TASKS TO PERFORM ->
• 1. In the forum thread about running MTCNN face detection with DeepStream, which model does the poster plan to use for the primary GIE?
• 2. Summarize the forum thread on DeepStream and MTCNN face detection in two sentences.
***** EXCERPTED TEXT
Is DeepStream suitable for face detection using MTCNN?

Hi,

I am very new to DeepStream. I am seeking for advice. Could you kindly help?

I want to implement a face detection application using MTCNN model with DeepStream running on Jetson Nano. It requires cascading 3 different models: PNet => RNet => ONet. That can be done by chaining the primary GIE with secondary GIEs. The primary GIE will be using PNet model.

However, according to MTCNN algorithm, the input of PNet model must be an image pyramid. That is: each frame of the stream will scaled down to different sizes. Then each scaled image will be fed to PNet. The result bounding boxes will be converted to the original image coordinate. Then doing NMS. Repeating that for all images in the pyramid and gathering all bounding boxes. The collection of bounding boxes will be passed to the NMS one more time.

How could I implement that with DeepStream for the primary GIE?

From what I know about DeepStream, the entire frame dimension will be passed to nvinfer at PGIE by the streammuxer. There seems to be no way to inject custom code in order to build the image pyramid. The only place that I can do customization to nvinfer is at the bounding box parser function. But assuming the pyramid can be built, at the bounding box parser function, I will not know what is the scale factor of the image being inferred in order to convert the bounding boxes into the original image coordinate.

Thanks for your help

Hi @hotribao ,
Sorry for long delay!

I found topics below which can run mtcnn by TRT, seems they both do not mention image pyramid. Coul you share more details about image pyramid?

Thanks!

hi @mchi ,

Thanks a lot for your response. All responses are valuable to me as I am just a new DeepStream learner and have been scratching my head to find a way to fit my application into DeepStreams’ paradigm and still couldn’t find a way out…

Before creating this topic, I searched a lot on this forum for all posts related to DeepStream+MTCNN but couldn’t see anyone who claimed to successfully implement this combination. I saw the post you mentioned as well however it is a standalone TRT application. Instead of writing a standalone TRT application, I would like to use DeepStream in order to utilize all of its accelerators, not just only TRT.
**********
***** ENTRIES PROVIDED
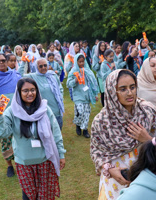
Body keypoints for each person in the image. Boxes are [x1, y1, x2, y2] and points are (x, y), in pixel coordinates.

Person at [0, 77, 66, 200]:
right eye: (25, 90)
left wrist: (61, 154)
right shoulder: (12, 111)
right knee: (28, 196)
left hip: (45, 160)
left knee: (46, 195)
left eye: (33, 90)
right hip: (24, 162)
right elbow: (3, 134)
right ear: (19, 92)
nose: (30, 93)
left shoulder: (44, 109)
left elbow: (56, 133)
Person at [90, 69, 156, 200]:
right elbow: (96, 151)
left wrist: (147, 139)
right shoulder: (101, 121)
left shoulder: (147, 111)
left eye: (132, 87)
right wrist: (108, 169)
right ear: (112, 91)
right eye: (123, 89)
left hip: (145, 177)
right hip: (115, 180)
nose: (130, 93)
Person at [24, 58, 64, 130]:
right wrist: (24, 62)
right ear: (36, 67)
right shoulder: (32, 77)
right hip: (43, 113)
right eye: (41, 66)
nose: (43, 68)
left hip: (56, 111)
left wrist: (60, 97)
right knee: (46, 135)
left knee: (57, 133)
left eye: (45, 65)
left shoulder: (53, 75)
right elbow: (20, 76)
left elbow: (60, 88)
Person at [67, 53, 99, 138]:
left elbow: (93, 84)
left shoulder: (87, 71)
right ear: (76, 62)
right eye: (79, 62)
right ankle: (78, 124)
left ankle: (84, 129)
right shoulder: (73, 71)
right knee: (80, 112)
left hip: (87, 95)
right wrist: (75, 81)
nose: (81, 64)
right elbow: (68, 84)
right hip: (78, 96)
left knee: (86, 113)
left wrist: (95, 94)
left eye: (83, 62)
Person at [92, 41, 107, 106]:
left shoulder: (107, 54)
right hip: (100, 76)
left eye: (104, 46)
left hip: (108, 74)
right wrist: (99, 63)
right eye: (101, 46)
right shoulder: (95, 56)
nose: (103, 47)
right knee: (103, 92)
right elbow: (94, 68)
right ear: (98, 47)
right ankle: (104, 106)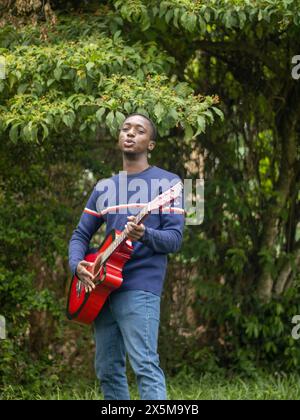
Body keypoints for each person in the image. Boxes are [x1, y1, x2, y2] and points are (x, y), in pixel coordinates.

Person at [68, 113, 185, 400]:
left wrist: (144, 234)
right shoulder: (104, 188)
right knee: (107, 369)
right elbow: (80, 235)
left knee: (144, 365)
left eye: (139, 130)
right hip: (102, 289)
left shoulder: (167, 184)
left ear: (151, 144)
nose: (130, 133)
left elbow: (174, 240)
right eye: (125, 128)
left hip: (140, 287)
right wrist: (77, 266)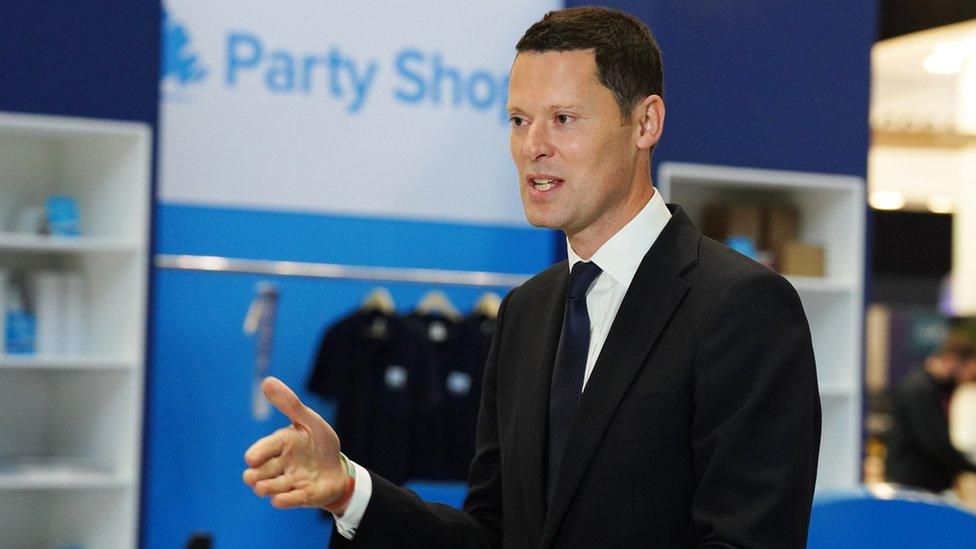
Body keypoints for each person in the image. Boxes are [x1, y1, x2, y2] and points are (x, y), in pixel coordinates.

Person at [243, 6, 822, 547]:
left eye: (563, 119)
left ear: (645, 122)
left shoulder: (741, 306)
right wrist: (351, 491)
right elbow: (494, 533)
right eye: (519, 120)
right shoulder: (525, 311)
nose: (532, 147)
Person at [887, 337, 976, 493]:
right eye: (967, 371)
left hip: (926, 484)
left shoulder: (937, 389)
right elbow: (934, 442)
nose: (966, 379)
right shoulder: (919, 390)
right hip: (914, 486)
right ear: (952, 360)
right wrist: (968, 466)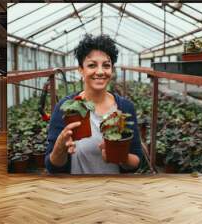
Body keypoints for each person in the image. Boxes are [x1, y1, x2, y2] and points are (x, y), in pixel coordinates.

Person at [45, 34, 142, 174]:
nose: (101, 71)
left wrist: (121, 157)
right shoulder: (66, 108)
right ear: (80, 70)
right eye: (92, 65)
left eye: (106, 65)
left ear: (112, 70)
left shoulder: (125, 107)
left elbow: (137, 161)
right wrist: (60, 148)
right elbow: (52, 166)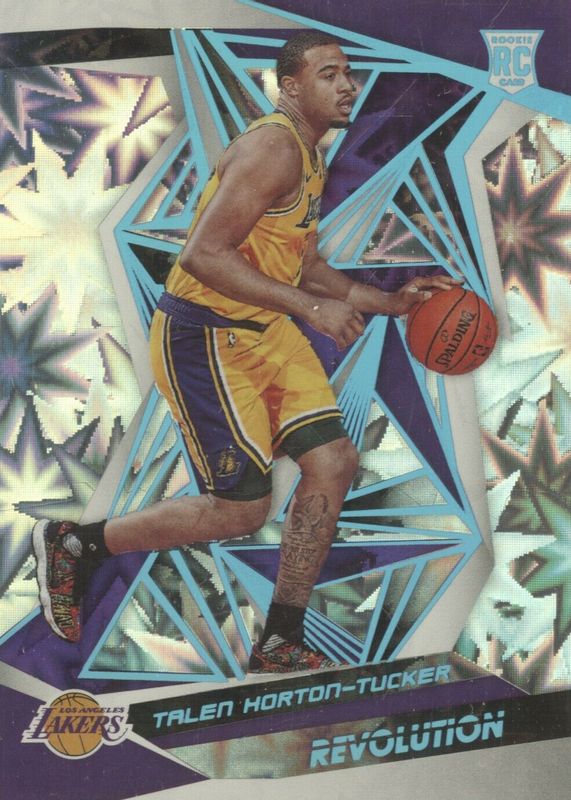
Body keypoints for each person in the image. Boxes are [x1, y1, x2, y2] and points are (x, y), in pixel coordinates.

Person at [33, 30, 458, 673]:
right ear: (290, 87)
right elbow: (202, 256)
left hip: (267, 331)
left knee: (333, 462)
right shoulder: (272, 148)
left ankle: (280, 638)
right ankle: (78, 544)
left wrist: (389, 301)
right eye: (328, 74)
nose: (348, 86)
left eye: (348, 73)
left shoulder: (309, 153)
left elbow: (304, 264)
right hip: (205, 336)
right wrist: (310, 308)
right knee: (240, 511)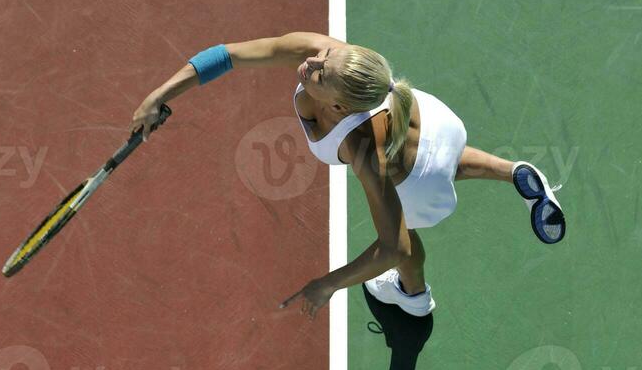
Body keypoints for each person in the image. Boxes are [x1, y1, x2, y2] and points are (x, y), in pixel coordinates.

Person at [130, 33, 565, 317]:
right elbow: (228, 56)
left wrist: (328, 284)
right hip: (431, 124)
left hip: (418, 178)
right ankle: (517, 174)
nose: (312, 63)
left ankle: (414, 298)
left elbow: (393, 247)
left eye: (320, 72)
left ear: (338, 107)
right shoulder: (330, 60)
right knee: (443, 154)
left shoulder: (363, 153)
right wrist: (160, 94)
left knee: (409, 235)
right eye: (325, 56)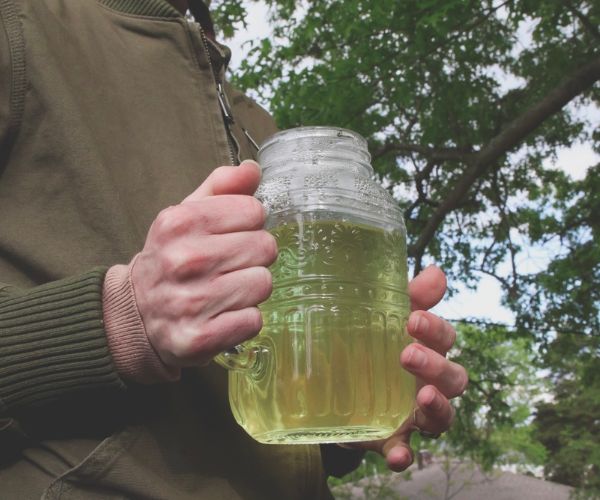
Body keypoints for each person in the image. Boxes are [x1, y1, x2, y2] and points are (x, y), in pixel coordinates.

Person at [0, 0, 468, 498]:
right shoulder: (20, 23)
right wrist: (118, 319)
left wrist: (349, 395)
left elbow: (255, 380)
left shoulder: (254, 121)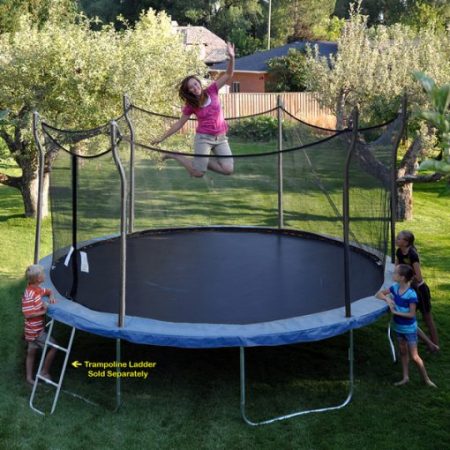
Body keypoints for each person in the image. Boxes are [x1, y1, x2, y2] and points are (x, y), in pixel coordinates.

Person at [152, 42, 235, 177]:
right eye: (191, 87)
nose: (195, 88)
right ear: (189, 91)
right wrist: (161, 138)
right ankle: (175, 155)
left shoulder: (212, 90)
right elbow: (179, 124)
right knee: (197, 173)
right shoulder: (191, 105)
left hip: (220, 137)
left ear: (199, 83)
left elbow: (228, 74)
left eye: (195, 84)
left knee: (228, 169)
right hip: (204, 138)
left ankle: (202, 160)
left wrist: (231, 57)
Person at [376, 264, 436, 387]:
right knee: (403, 352)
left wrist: (395, 312)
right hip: (398, 328)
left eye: (395, 273)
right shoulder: (394, 288)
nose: (393, 275)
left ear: (402, 278)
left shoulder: (411, 295)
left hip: (409, 329)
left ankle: (426, 379)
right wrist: (388, 300)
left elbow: (411, 314)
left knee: (414, 356)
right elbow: (379, 294)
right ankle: (405, 377)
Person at [395, 230, 439, 352]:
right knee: (410, 317)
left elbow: (418, 277)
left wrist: (405, 277)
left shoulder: (412, 255)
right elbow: (397, 268)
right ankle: (427, 342)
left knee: (427, 318)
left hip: (420, 290)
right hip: (410, 290)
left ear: (406, 242)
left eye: (399, 238)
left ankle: (435, 344)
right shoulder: (399, 251)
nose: (396, 239)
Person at [22, 264, 57, 385]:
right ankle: (44, 372)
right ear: (38, 278)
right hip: (35, 331)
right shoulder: (29, 294)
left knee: (31, 352)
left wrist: (51, 296)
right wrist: (44, 311)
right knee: (54, 347)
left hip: (32, 330)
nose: (44, 275)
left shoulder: (37, 289)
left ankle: (29, 378)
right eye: (43, 274)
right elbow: (27, 314)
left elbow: (48, 291)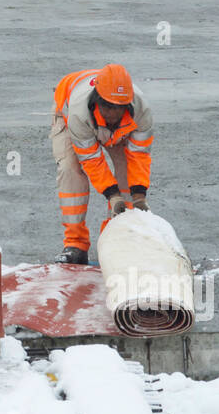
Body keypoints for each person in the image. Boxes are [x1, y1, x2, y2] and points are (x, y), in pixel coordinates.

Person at [50, 63, 153, 265]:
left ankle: (116, 236)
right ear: (98, 101)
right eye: (108, 108)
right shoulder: (79, 114)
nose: (113, 115)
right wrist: (112, 195)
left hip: (123, 126)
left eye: (119, 109)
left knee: (125, 168)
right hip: (69, 115)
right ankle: (75, 244)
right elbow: (91, 160)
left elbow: (139, 156)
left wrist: (139, 196)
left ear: (128, 104)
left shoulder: (142, 111)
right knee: (70, 170)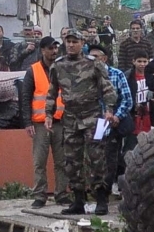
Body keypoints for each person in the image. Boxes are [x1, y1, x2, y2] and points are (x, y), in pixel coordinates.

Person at [46, 30, 119, 215]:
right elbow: (52, 92)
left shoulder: (94, 64)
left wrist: (109, 110)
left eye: (75, 41)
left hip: (93, 116)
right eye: (68, 41)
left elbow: (107, 89)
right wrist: (48, 114)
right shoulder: (58, 66)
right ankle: (78, 200)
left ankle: (101, 199)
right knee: (71, 160)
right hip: (70, 117)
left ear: (82, 42)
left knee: (97, 157)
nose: (71, 44)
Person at [19, 37, 63, 208]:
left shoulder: (62, 68)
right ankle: (40, 195)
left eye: (56, 48)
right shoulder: (33, 71)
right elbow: (25, 97)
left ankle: (61, 194)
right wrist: (27, 122)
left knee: (62, 161)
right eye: (51, 48)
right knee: (39, 161)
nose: (54, 51)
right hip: (39, 123)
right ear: (43, 50)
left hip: (60, 121)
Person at [89, 43, 133, 203]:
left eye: (95, 57)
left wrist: (117, 116)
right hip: (93, 124)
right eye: (90, 56)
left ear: (104, 58)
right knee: (93, 157)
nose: (92, 60)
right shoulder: (86, 77)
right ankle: (93, 191)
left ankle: (106, 193)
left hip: (112, 124)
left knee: (111, 159)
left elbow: (127, 100)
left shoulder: (116, 74)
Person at [129, 53, 154, 134]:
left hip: (149, 113)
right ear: (134, 62)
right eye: (139, 61)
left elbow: (153, 92)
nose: (142, 64)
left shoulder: (151, 77)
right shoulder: (129, 77)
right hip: (135, 114)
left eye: (145, 61)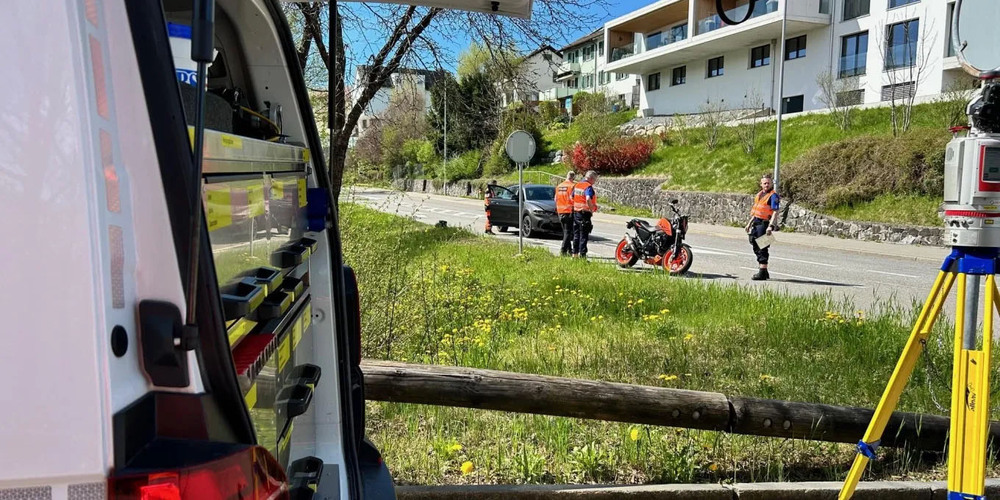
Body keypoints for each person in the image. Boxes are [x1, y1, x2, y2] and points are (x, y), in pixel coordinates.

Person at [745, 172, 780, 281]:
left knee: (763, 247)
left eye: (768, 183)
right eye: (764, 183)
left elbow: (775, 212)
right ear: (761, 184)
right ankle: (764, 271)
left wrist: (771, 226)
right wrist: (749, 223)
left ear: (771, 184)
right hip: (756, 222)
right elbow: (756, 211)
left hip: (765, 224)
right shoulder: (760, 195)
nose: (766, 185)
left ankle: (762, 272)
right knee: (754, 243)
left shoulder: (773, 196)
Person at [571, 170, 599, 259]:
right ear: (591, 178)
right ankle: (582, 256)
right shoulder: (588, 187)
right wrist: (591, 209)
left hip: (576, 213)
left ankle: (574, 254)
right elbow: (588, 198)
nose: (594, 182)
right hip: (584, 213)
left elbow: (571, 197)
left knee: (576, 235)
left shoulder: (577, 185)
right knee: (583, 235)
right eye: (594, 180)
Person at [555, 171, 577, 256]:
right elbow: (573, 198)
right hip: (569, 211)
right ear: (573, 178)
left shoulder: (559, 186)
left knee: (565, 232)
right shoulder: (572, 186)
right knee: (568, 232)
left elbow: (555, 199)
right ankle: (563, 250)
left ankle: (569, 250)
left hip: (560, 211)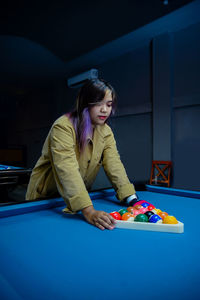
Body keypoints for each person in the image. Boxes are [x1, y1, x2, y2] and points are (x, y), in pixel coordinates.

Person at [26, 79, 138, 230]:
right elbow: (67, 169)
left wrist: (131, 199)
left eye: (109, 104)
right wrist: (89, 211)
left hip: (77, 198)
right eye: (99, 103)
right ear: (86, 103)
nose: (105, 110)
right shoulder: (63, 126)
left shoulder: (106, 131)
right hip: (45, 198)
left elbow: (114, 163)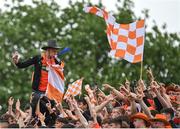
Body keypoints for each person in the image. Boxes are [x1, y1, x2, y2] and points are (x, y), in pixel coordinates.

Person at [12, 40, 63, 116]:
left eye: (56, 51)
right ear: (48, 50)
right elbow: (22, 65)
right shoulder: (38, 58)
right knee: (34, 113)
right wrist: (16, 62)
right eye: (54, 51)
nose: (56, 53)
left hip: (50, 92)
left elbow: (60, 76)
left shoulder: (57, 62)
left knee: (51, 113)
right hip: (38, 91)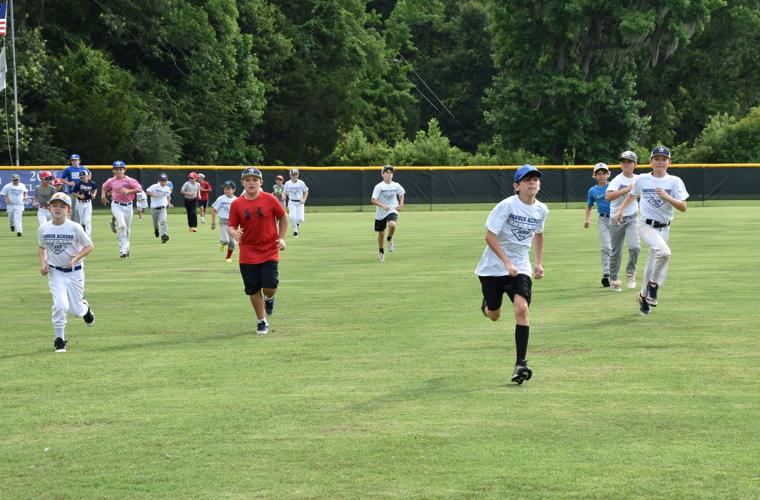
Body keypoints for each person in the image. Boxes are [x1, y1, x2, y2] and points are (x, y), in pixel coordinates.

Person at [475, 164, 548, 385]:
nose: (532, 182)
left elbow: (539, 234)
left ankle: (520, 363)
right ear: (517, 186)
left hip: (520, 267)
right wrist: (506, 262)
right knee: (494, 315)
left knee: (521, 308)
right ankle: (487, 306)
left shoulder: (542, 209)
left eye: (535, 178)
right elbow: (489, 237)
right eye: (527, 179)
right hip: (492, 269)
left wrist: (537, 263)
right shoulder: (506, 206)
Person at [614, 146, 688, 316]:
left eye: (663, 159)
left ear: (669, 162)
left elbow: (683, 207)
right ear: (651, 162)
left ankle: (642, 296)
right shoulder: (643, 179)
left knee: (651, 263)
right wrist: (620, 211)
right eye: (657, 158)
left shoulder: (675, 181)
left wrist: (667, 197)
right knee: (665, 253)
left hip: (664, 227)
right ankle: (653, 286)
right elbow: (633, 195)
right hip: (646, 225)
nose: (660, 162)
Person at [228, 167, 287, 335]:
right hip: (248, 252)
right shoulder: (237, 204)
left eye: (255, 179)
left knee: (270, 286)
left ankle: (269, 298)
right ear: (242, 183)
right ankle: (261, 321)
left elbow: (283, 217)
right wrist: (232, 232)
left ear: (261, 182)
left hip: (269, 249)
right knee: (253, 290)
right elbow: (231, 226)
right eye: (247, 180)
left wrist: (282, 238)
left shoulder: (270, 199)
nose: (251, 182)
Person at [38, 192, 95, 352]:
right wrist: (43, 264)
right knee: (60, 305)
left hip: (75, 272)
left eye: (62, 206)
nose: (58, 209)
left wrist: (75, 259)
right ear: (49, 208)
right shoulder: (44, 228)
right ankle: (60, 340)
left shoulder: (75, 227)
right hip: (55, 273)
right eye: (54, 205)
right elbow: (42, 248)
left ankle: (85, 309)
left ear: (69, 210)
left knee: (76, 310)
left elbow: (89, 246)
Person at [605, 151, 641, 291]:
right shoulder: (617, 180)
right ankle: (614, 278)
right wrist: (626, 189)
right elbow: (608, 197)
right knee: (616, 251)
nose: (625, 164)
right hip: (616, 219)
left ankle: (630, 272)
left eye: (629, 161)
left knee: (635, 247)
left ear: (635, 164)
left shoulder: (639, 179)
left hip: (632, 217)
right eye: (623, 161)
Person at [100, 161, 143, 258]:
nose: (119, 171)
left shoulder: (129, 180)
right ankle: (123, 250)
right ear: (113, 171)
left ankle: (127, 249)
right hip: (116, 205)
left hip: (128, 206)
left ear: (124, 170)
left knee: (127, 230)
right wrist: (103, 195)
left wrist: (129, 190)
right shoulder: (111, 180)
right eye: (116, 169)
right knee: (122, 226)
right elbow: (104, 186)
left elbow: (139, 189)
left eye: (121, 169)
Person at [584, 163, 612, 287]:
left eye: (604, 173)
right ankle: (607, 274)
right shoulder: (592, 190)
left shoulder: (613, 186)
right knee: (606, 247)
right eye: (598, 174)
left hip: (617, 220)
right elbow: (589, 206)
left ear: (608, 174)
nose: (601, 176)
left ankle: (614, 273)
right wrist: (587, 219)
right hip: (603, 220)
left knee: (616, 249)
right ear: (594, 176)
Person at [371, 164, 405, 262]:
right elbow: (373, 200)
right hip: (381, 212)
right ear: (382, 174)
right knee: (381, 234)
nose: (389, 174)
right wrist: (382, 205)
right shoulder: (379, 186)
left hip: (392, 209)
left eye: (391, 173)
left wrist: (401, 204)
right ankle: (381, 251)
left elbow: (401, 193)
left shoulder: (396, 185)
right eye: (387, 172)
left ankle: (389, 238)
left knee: (392, 225)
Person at [211, 180, 238, 262]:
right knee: (226, 241)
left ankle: (228, 257)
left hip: (233, 223)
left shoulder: (236, 200)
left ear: (234, 190)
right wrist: (213, 222)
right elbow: (214, 209)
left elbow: (239, 212)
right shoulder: (221, 198)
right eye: (225, 189)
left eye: (228, 189)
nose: (226, 190)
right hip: (223, 221)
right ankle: (223, 243)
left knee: (233, 243)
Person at [60, 154, 88, 223]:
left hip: (81, 192)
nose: (75, 161)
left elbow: (89, 175)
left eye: (76, 160)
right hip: (72, 192)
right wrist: (69, 183)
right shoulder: (68, 169)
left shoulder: (83, 169)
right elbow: (62, 179)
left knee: (79, 210)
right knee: (71, 209)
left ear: (79, 161)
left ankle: (79, 225)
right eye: (73, 160)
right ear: (71, 161)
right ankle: (71, 224)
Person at [146, 173, 173, 243]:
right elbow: (147, 191)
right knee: (155, 223)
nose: (163, 182)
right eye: (162, 180)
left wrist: (169, 203)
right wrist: (153, 194)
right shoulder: (155, 186)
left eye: (165, 180)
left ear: (167, 181)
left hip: (162, 207)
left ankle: (164, 235)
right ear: (159, 180)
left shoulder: (167, 188)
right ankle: (156, 230)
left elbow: (168, 196)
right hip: (154, 207)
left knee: (163, 221)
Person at [283, 168, 309, 237]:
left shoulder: (301, 183)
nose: (294, 176)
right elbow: (285, 192)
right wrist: (284, 195)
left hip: (300, 202)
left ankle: (297, 225)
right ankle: (295, 231)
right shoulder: (287, 183)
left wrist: (304, 199)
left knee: (301, 219)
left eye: (295, 174)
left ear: (298, 175)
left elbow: (306, 191)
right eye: (292, 175)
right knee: (292, 217)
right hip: (291, 202)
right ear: (290, 175)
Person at [72, 169, 98, 236]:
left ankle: (88, 235)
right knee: (82, 220)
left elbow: (95, 189)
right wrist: (79, 196)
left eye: (84, 177)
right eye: (81, 177)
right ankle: (82, 234)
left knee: (87, 220)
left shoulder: (92, 183)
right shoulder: (78, 184)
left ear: (88, 176)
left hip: (88, 203)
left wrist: (94, 194)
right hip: (80, 202)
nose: (82, 178)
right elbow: (73, 193)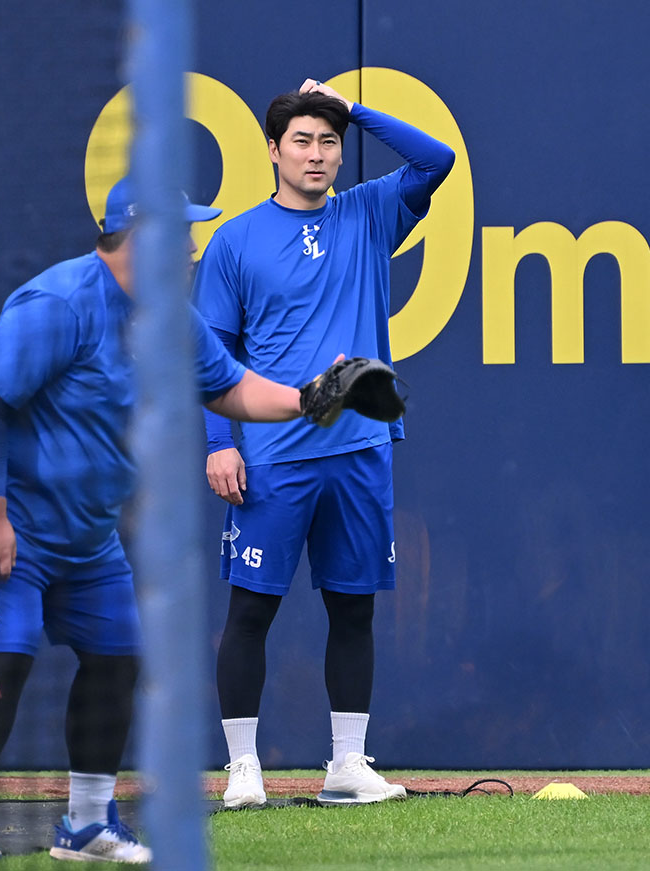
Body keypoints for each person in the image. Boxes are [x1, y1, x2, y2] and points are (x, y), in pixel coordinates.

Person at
**********
ANSWERS IN ORDER ->
• 1. PNet.

• 2. A new DeepStream user wants to run MTCNN face detection on a Jetson Nano by chaining PNet, RNet and ONet as primary and secondary GIEs, but cannot see how to build the image pyramid PNet requires or know each image's scale factor when converting bounding boxes back to original coordinates. A reply points to topics that run MTCNN with TRT without mentioning an image pyramid and asks for more detail on it, and the poster answers that such posts describe standalone TRT applications, whereas the goal is to use DeepStream to take advantage of all its accelerators.